- Born: 27 February 1976 (age 49) New Zealand
- Occupation(s): Actor, director, writer, video game-maker.
- Known for: Nick Harrison in Shortland Street

= Karl Burnett =

New Zealand actor

Karl Burnett (born 27 February 1976) is a New Zealand actor best known for his portrayal of Nick Harrison on the long-running New Zealand soap opera, Shortland Street.

==Biography==
Burnett was 16 years old when offered the role of Nick Harrison on Shortland Street in 1992. The then Massey High School student had little acting experience, other than high-school drama classes, though after six years of starring on Shortland Street he had a part in the 1998 film When Love Comes. He played the role of Nick Harrison from the show's second episode in 1992 until the character's departure in 2005, making Nick Harrison the original character to stay with the show the longest. Nick Harrison was originally intended as a drug-taking rebel, but after Burnett was cast, the role was developed into a more comedic and clumsy character. In 2005, after 13 years on the show, the character of Nick was axed by producers.

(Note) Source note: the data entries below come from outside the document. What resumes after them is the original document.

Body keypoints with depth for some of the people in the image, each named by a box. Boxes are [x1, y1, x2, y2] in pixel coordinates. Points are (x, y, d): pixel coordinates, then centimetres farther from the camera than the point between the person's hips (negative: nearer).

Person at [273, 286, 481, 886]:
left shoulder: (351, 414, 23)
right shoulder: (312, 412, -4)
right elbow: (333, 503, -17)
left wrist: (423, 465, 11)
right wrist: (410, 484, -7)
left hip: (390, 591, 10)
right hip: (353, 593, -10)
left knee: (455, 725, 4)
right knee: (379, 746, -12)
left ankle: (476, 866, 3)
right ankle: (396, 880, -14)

Later in 2005, Burnett appeared in TV3's celebrity singing competition Sing Like a Superstar. Burnett went on to work as a boom operator on Shortland Street and a freelance sound recordist.

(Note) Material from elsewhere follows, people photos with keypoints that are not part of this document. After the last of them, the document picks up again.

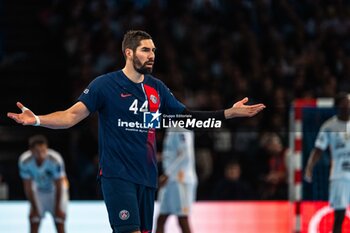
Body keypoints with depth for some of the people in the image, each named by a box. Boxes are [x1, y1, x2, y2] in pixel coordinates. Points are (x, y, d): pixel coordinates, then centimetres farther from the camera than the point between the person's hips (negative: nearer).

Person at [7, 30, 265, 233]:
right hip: (117, 174, -6)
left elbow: (187, 116, 17)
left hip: (147, 176, 6)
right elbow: (72, 115, -10)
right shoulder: (105, 84, -6)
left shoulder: (157, 88, 10)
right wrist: (37, 120, -27)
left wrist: (230, 113, 11)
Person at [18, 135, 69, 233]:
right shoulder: (24, 161, -29)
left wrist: (57, 208, -15)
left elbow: (59, 186, -22)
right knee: (34, 224, -6)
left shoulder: (55, 160, -34)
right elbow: (28, 187, -15)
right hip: (38, 191, 2)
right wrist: (34, 207, -10)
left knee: (60, 224, -10)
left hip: (56, 191, -2)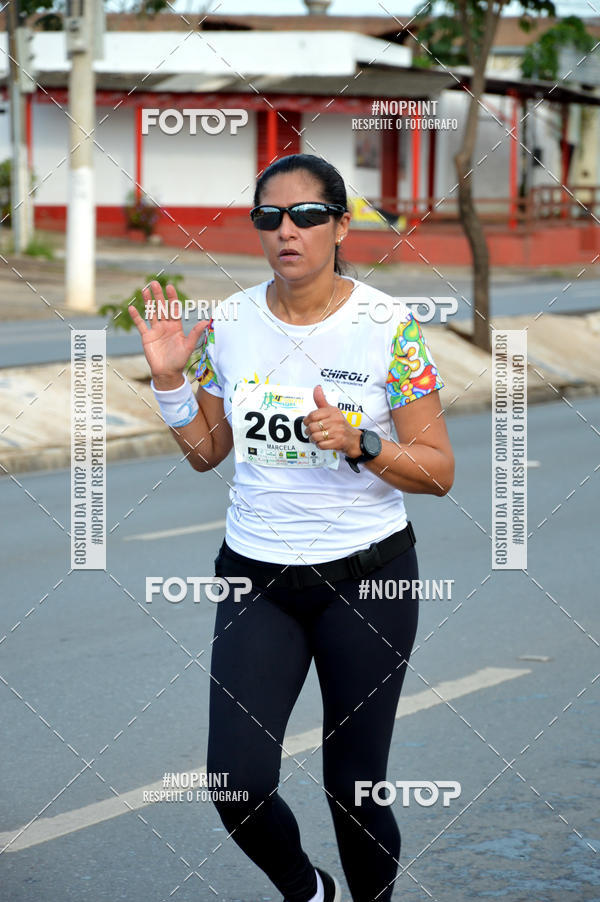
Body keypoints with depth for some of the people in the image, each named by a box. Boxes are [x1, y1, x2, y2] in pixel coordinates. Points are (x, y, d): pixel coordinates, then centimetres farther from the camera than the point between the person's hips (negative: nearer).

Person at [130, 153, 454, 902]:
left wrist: (359, 443, -21)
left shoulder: (389, 327, -8)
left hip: (367, 578, -2)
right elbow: (207, 451, 13)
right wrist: (169, 378, -2)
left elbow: (438, 471, -5)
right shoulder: (229, 322, 1)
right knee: (237, 788, -8)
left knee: (355, 788, 2)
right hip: (257, 577, 3)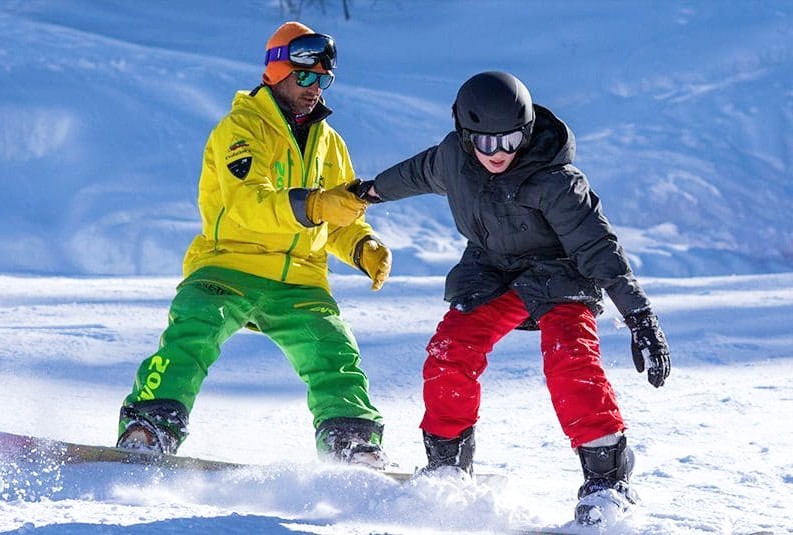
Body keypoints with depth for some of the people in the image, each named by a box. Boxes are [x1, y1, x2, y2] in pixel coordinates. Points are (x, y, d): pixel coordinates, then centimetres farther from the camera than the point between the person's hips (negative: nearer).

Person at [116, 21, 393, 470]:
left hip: (299, 281, 5)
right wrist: (314, 206, -37)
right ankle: (150, 426, -33)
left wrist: (365, 247, 3)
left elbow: (340, 222, 27)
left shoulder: (329, 143, 20)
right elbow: (248, 202, -21)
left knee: (334, 354, -15)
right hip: (228, 265, -5)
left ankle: (353, 443, -9)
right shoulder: (241, 128, -3)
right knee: (191, 334, -28)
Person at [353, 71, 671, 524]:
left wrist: (641, 318, -38)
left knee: (571, 358, -28)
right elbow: (421, 172, 12)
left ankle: (608, 474, -24)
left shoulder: (554, 181, -29)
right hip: (490, 271, 5)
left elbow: (598, 245, -32)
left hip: (557, 271, -5)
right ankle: (448, 465, 7)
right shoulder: (453, 155, -13)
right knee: (449, 354, -13)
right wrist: (373, 190, 31)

In 2008 Burnett appeared on the weight-loss reality show Downsize Me. He initially weighed 120 kg, losing 20 kg over the course of the programme. That year he also published a comedy novella The Bible II: This Way Up – Rick the Chosen One.

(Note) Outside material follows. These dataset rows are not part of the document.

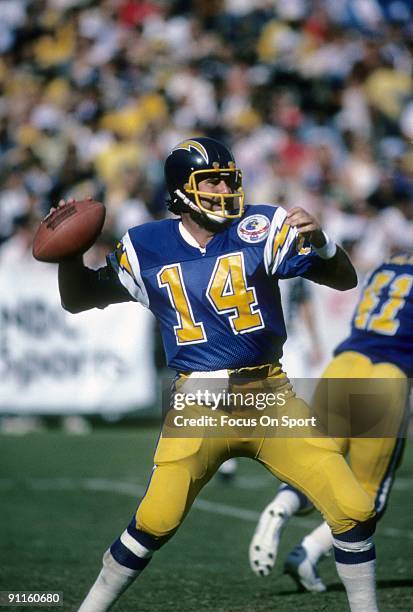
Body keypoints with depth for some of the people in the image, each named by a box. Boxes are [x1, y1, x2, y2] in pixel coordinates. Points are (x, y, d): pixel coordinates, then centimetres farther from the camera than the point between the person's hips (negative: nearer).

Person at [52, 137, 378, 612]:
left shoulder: (260, 229, -3)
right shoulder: (147, 248, 1)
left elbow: (345, 280, -7)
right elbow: (78, 300, 12)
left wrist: (318, 242, -28)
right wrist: (68, 253, -8)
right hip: (199, 407, -1)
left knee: (353, 510, -5)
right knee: (155, 522, -11)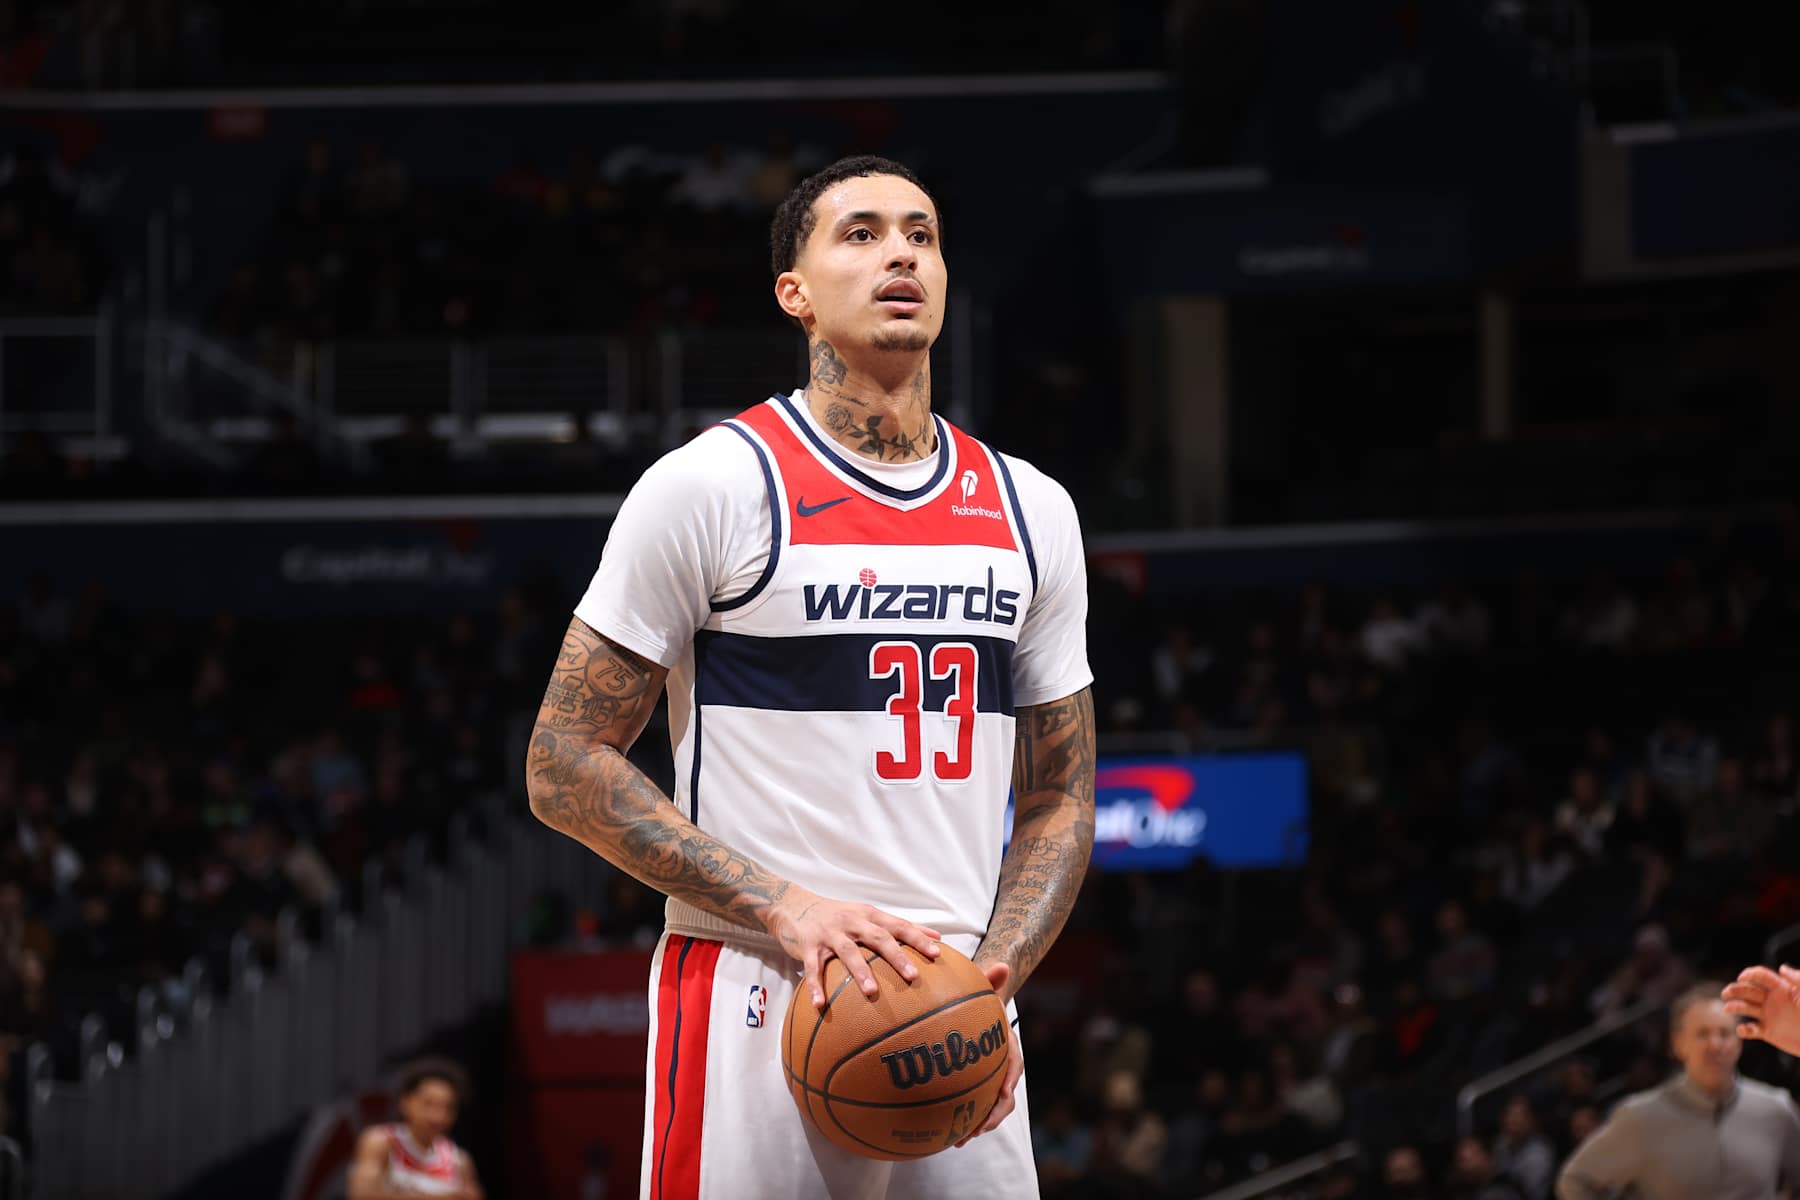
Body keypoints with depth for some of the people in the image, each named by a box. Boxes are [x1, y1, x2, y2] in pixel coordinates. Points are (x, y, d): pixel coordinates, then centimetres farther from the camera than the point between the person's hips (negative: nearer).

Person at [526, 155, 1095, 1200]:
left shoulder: (1031, 512, 11)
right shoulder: (711, 486, -4)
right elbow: (565, 766, -6)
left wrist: (997, 977, -3)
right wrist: (785, 908, -15)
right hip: (756, 1004, -5)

In 2010 he released the independent film Captain Amazingly Incredible and the Space Vampires from the Evil Planet!!!, which he wrote, directed, and starred in. The film was self-described as "the lowest selling movie in the history of ... the [film's] distributor."

Burnett has also released several video games for mobile platforms, including Get Gravel!, Codestorm, Project Downforce and Max Vector: Resolution. Having previously studied interactive videogame development at Media Design School in Auckland, Burnett won the 2011 Sidhe Elite scholarship award.

Burnett now works as a creative director in advertising.